AIDS is usually characterized by a number of "opportunistic" diseases, which can become active in a body whose immune system has been severely compromised. These include Pheumocystic carinii pneumonia (PCP) and candidiasis, both fungal parasites present in all humans, tuberculosis, toxoplasmosis, cytomegalovirus and herpes virus disease. In addition, AIDS patients can suffer from other illnesses not caused by immune deficiency, including lymphoma and Kaposi's sarcoma (two forms of cancer), dementia or wasting disease.
If AIDS were caused by a virus, it has a strange proclivity for giving certain groups certain types of diseases. For instance, Duesberg points out:American homosexuals have Kaposi's sarcoma 20 times more often than all other American AIDS patients.
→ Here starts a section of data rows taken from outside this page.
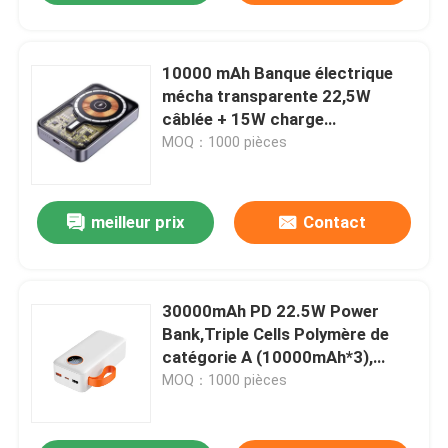
10000 mAh Banque électrique
mécha transparente 22,5W
câblée + 15W charge
magnétique sans fil compatible
MOQ：1000 pièces
MagSafe, Gunmetal, base en
alliage d'Al, 94 × 63 × 17,5 mm
meilleur prix
Contact
30000mAh PD 22.5W Power
Bank,Triple Cells Polymère de
catégorie A (10000mAh*3),
USB-C et USB-A, 147*68*43mm,
MOQ：1000 pièces
Noir/Blanc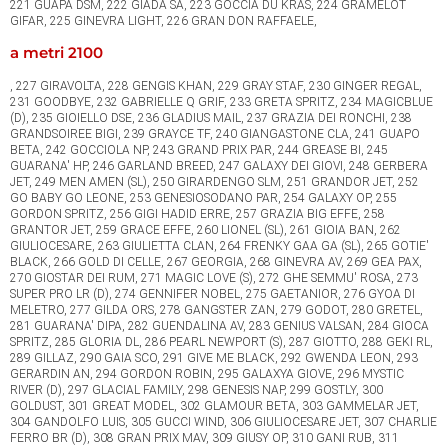
221 GUAPA DSM, 222 GIADA SA, 223 GOCCIA DU KRAS, 224 GRAMELOT
GIFAR, 225 GINEVRA LIGHT, 226 GRAN DON RAFFAELE,
a metri 2100
, 227 GIRAVOLTA, 228 GENGIS KHAN, 229 GRAY STAF, 230 GINGER REGAL,
231 GOODBYE, 232 GABRIELLE Q GRIF, 233 GRETA SPRITZ, 234 MAGICBLUE
(D), 235 GIOIELLO DSE, 236 GLADIUS MAIL, 237 GRAZIA DEI RONCHI, 238
GRANDSOIREE BIGI, 239 GRAYCE TF, 240 GIANGASTONE CLA, 241 GUAPO
BETA, 242 GOCCIOLA NP, 243 GRAND PRIX PAR, 244 GREASE BI, 245
GUARANA' HP, 246 GARLAND BREED, 247 GALAXY DEI GIOVI, 248 GERBERA
JET, 249 MEN AMEN (SL), 250 GIRARDENGO SLM, 251 GRANDOR JET, 252
GO BABY GO LEONE, 253 GENESIOSODANO PAR, 254 GALAXY OP, 255
GORDON SPRITZ, 256 GIGI HADID ERRE, 257 GRAZIA BIG EFFE, 258
GRANTOR JET, 259 GRACE EFFE, 260 LIONEL (SL), 261 GIOIA BAN, 262
GIULIOCESARE, 263 GIULIETTA CLAN, 264 FRENKY GAA GA (SL), 265 GOTIE'
BLACK, 266 GOLD DI CELLE, 267 GEORGIA, 268 GINEVRA AV, 269 GEA PAX,
270 GIOSTAR DEI RUM, 271 MAGIC LOVE (S), 272 GHE SEMMU' ROSA, 273
SUPER PRO LR (D), 274 GENNIFER NOBEL, 275 GAETANIOR, 276 GYOA DI
MELETRO, 277 GILDA ORS, 278 GANGSTER ZAN, 279 GODOT, 280 GRETEL,
281 GUARANA' DIPA, 282 GUENDALINA AV, 283 GENIUS VALSAN, 284 GIOCA
SPRITZ, 285 GLORIA DL, 286 PEARL NEWPORT (S), 287 GIOTTO, 288 GEKI RL,
289 GILLAZ, 290 GAIA SCO, 291 GIVE ME BLACK, 292 GWENDA LEON, 293
GERARDIN AN, 294 GORDON ROBIN, 295 GALAXYA GIOVE, 296 MYSTIC
RIVER (D), 297 GLACIAL FAMILY, 298 GENESIS NAP, 299 GOSTLY, 300
GOLDUST, 301 GREAT MODEL, 302 GLAMOUR BETA, 303 GAMMELAR JET,
304 GANDOLFO LUIS, 305 GUCCI WIND, 306 GIULIOCESARE JET, 307 CHARLIE
FERRO BR (D), 308 GRAN PRIX MAV, 309 GIUSY OP, 310 GANI RUB, 311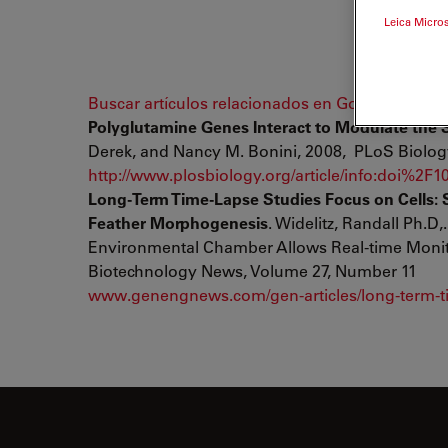
Leica Micro
Buscar artículos relacionados en Google Schola
Polyglutamine Genes Interact to Modulate the 
Derek, and Nancy M. Bonini, 2008, PLoS Biology
http://www.plosbiology.org/article/info:doi%2F
Long-Term Time-Lapse Studies Focus on Cells: 
Feather Morphogenesis
. Widelitz, Randall Ph.
Environmental Chamber Allows Real-time Monit
Biotechnology News, Volume 27, Number 11
www.genengnews.com/gen-articles/long-term-tim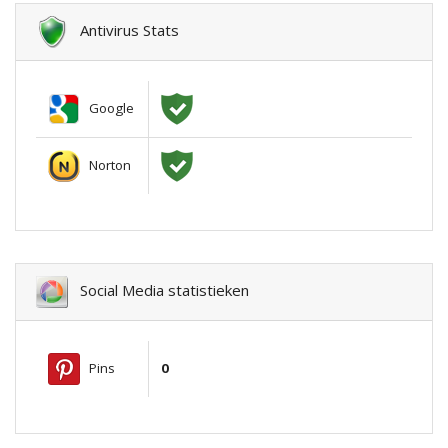
Antivirus Stats
Google
Norton
Social Media statistieken
Pins
0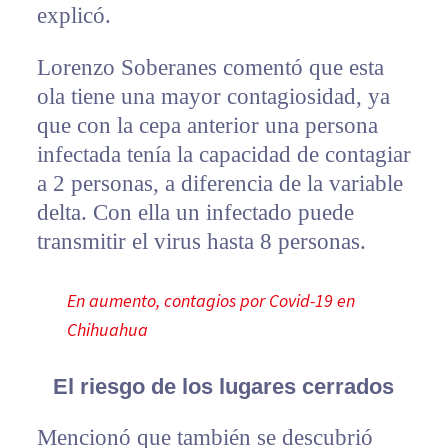
explicó.
Lorenzo Soberanes comentó que esta
ola tiene una mayor contagiosidad, ya
que con la cepa anterior una persona
infectada tenía la capacidad de contagiar
a 2 personas, a diferencia de la variable
delta. Con ella un infectado puede
transmitir el virus hasta 8 personas.
En aumento, contagios por Covid-19 en
Chihuahua
El riesgo de los lugares cerrados
Mencionó que también se descubrió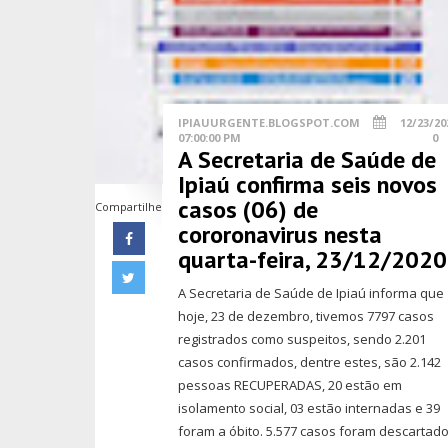
IPIAUURGENTE.BLOGSPOT.COM
12/23/20
07:00:00 PM
0
A Secretaria de Saúde de
Ipiaú confirma seis novos
casos (06) de
Compartilhe
cororonavirus nesta
quarta-feira, 23/12/2020
A Secretaria de Saúde de Ipiaú informa que
hoje, 23 de dezembro, tivemos 7797 casos
registrados como suspeitos, sendo 2.201
casos confirmados, dentre estes, são 2.142
pessoas RECUPERADAS, 20 estão em
isolamento social, 03 estão internadas e 39
foram a óbito. 5.577 casos foram descartad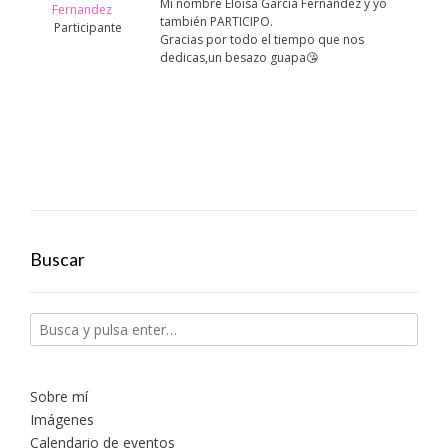
Mi nombre Eloisa Garcia Fernández y yo
Fernandez
también PARTICIPO.
Participante
Gracias por todo el tiempo que nos
dedicas,un besazo guapa😘
Buscar
Sobre mí
Imágenes
Calendario de eventos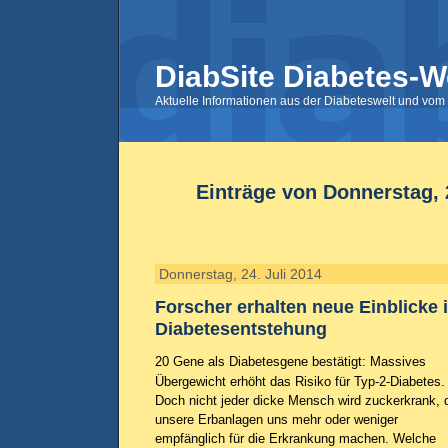
DiabSite Diabetes-W
Aktuelle Informationen aus der Diabeteswelt und vom 
Einträge von Donnerstag, 2
Donnerstag, 24. Juli 2014
Forscher erhalten neue Einblicke i
Diabetesentstehung
20 Gene als Diabetesgene bestätigt: Massives
Übergewicht erhöht das Risiko für Typ-2-Diabetes.
Doch nicht jeder dicke Mensch wird zuckerkrank, 
unsere Erbanlagen uns mehr oder weniger
empfänglich für die Erkrankung machen. Welche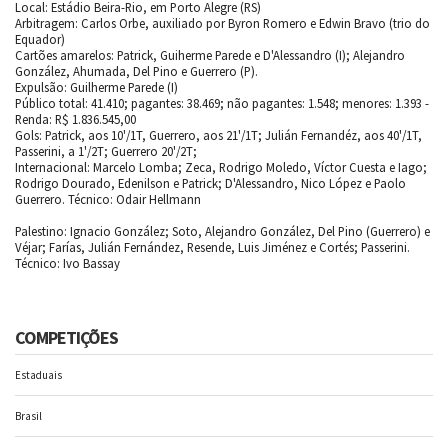
Local: Estádio Beira-Rio, em Porto Alegre (RS)
Arbitragem: Carlos Orbe, auxiliado por Byron Romero e Edwin Bravo (trio do
Equador)
Cartões amarelos: Patrick, Guiherme Parede e D'Alessandro (I); Alejandro
González, Ahumada, Del Pino e Guerrero (P).
Expulsão: Guilherme Parede (I)
Público total: 41.410; pagantes: 38.469; não pagantes: 1.548; menores: 1.393 -
Renda: R$ 1.836.545,00
Gols: Patrick, aos 10'/1T, Guerrero, aos 21'/1T; Julián Fernandéz, aos 40'/1T,
Passerini, a 1'/2T; Guerrero 20'/2T;
Internacional: Marcelo Lomba; Zeca, Rodrigo Moledo, Víctor Cuesta e Iago;
Rodrigo Dourado, Edenilson e Patrick; D'Alessandro, Nico López e Paolo
Guerrero. Técnico: Odair Hellmann
Palestino: Ignacio González; Soto, Alejandro González, Del Pino (Guerrero) e
Véjar; Farías, Julián Fernández, Resende, Luis Jiménez e Cortés; Passerini.
Técnico: Ivo Bassay
COMPETIÇÕES
Estaduais
Brasil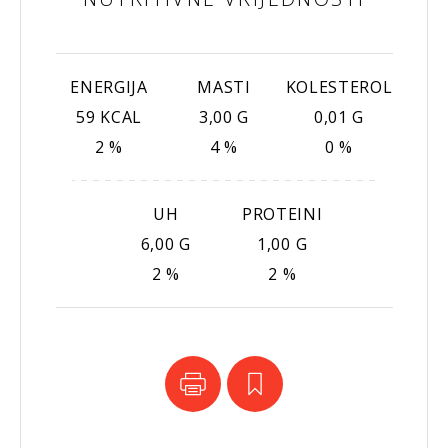
ENERGIJA
MASTI
KOLESTEROL
59 KCAL
3,00 G
0,01 G
2 %
4 %
0 %
UH
PROTEINI
6,00 G
1,00 G
2 %
2 %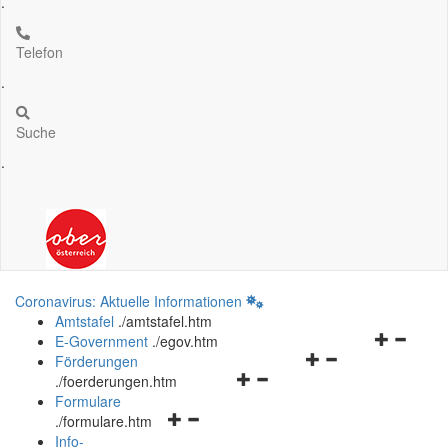
.
Telefon
.
Suche
.
Coronavirus: Aktuelle Informationen
Amtstafel
.
/amtstafel.htm
Navigation
E-Government
.
/egov.htm
Navigationsmenü
öffnen
Förderungen
Navigationsmenü
öffnen
und
.
/foerderungen.htm
öffnen
und
schließen
Formulare
Navigationsmenü
und
schließen
.
/formulare.htm
öffnen
schließen
Info-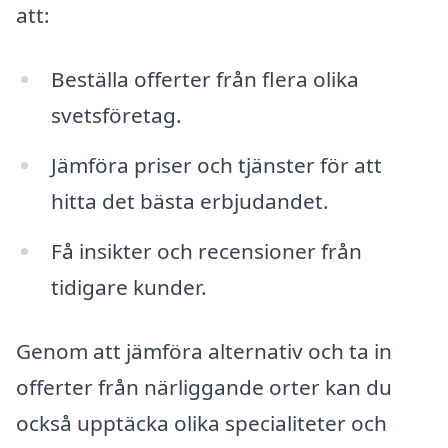
att:
Beställa offerter från flera olika
svetsföretag.
Jämföra priser och tjänster för att
hitta det bästa erbjudandet.
Få insikter och recensioner från
tidigare kunder.
Genom att jämföra alternativ och ta in
offerter från närliggande orter kan du
också upptäcka olika specialiteter och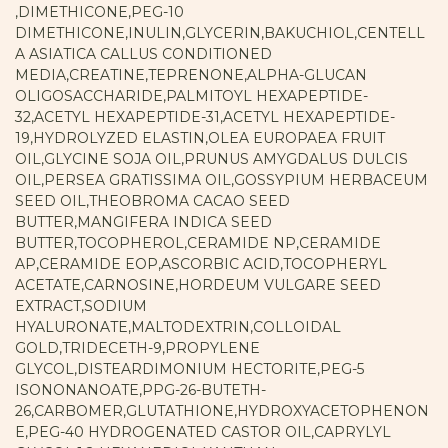
,DIMETHICONE,PEG-10
DIMETHICONE,INULIN,GLYCERIN,BAKUCHIOL,CENTELL
A ASIATICA CALLUS CONDITIONED
MEDIA,CREATINE,TEPRENONE,ALPHA-GLUCAN
OLIGOSACCHARIDE,PALMITOYL HEXAPEPTIDE-
32,ACETYL HEXAPEPTIDE-31,ACETYL HEXAPEPTIDE-
19,HYDROLYZED ELASTIN,OLEA EUROPAEA FRUIT
OIL,GLYCINE SOJA OIL,PRUNUS AMYGDALUS DULCIS
OIL,PERSEA GRATISSIMA OIL,GOSSYPIUM HERBACEUM
SEED OIL,THEOBROMA CACAO SEED
BUTTER,MANGIFERA INDICA SEED
BUTTER,TOCOPHEROL,CERAMIDE NP,CERAMIDE
AP,CERAMIDE EOP,ASCORBIC ACID,TOCOPHERYL
ACETATE,CARNOSINE,HORDEUM VULGARE SEED
EXTRACT,SODIUM
HYALURONATE,MALTODEXTRIN,COLLOIDAL
GOLD,TRIDECETH-9,PROPYLENE
GLYCOL,DISTEARDIMONIUM HECTORITE,PEG-5
ISONONANOATE,PPG-26-BUTETH-
26,CARBOMER,GLUTATHIONE,HYDROXYACETOPHENON
E,PEG-40 HYDROGENATED CASTOR OIL,CAPRYLYL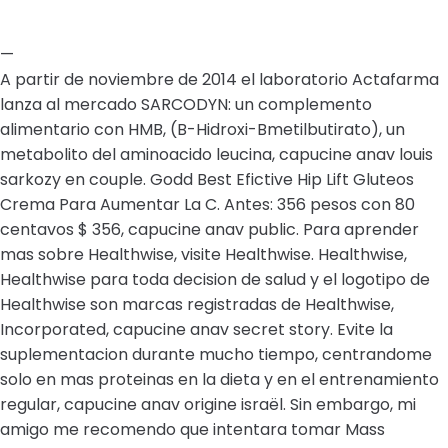
—
A partir de noviembre de 2014 el laboratorio Actafarma
lanza al mercado SARCODYN: un complemento
alimentario con HMB, (B-Hidroxi-Bmetilbutirato), un
metabolito del aminoacido leucina, capucine anav louis
sarkozy en couple. Godd Best Efictive Hip Lift Gluteos
Crema Para Aumentar La C. Antes: 356 pesos con 80
centavos $ 356, capucine anav public. Para aprender
mas sobre Healthwise, visite Healthwise. Healthwise,
Healthwise para toda decision de salud y el logotipo de
Healthwise son marcas registradas de Healthwise,
Incorporated, capucine anav secret story. Evite la
suplementacion durante mucho tiempo, centrandome
solo en mas proteinas en la dieta y en el entrenamiento
regular, capucine anav origine israël. Sin embargo, mi
amigo me recomendo que intentara tomar Mass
Less than one per cent of hemophiliacs and about the same percentage of Africans get KS. Studies have linked KS with anal intercourse and "poppers-amyl nitrite.
Intravenous drug users tend to get tuberculosis.
Crack users get pneumonia, in addition to tuberculosis.
Hemophiliacs favour opportunistic infections, three-quarters of which are fungal, plus viral pneumonia.
Blood transfusion recipients get pneumonia.
AIDS babies tend to get bacterial diseases and dementia.
90 per cent of African AIDS patients, who are evenly divided among males and females (unlike the West) get fever, diarrhea, tuberculosis and "slim" disease all long-established diseases of the continent. Africans do not get PCP and candidiasis, even though both parasites exist in all humans, including Africans.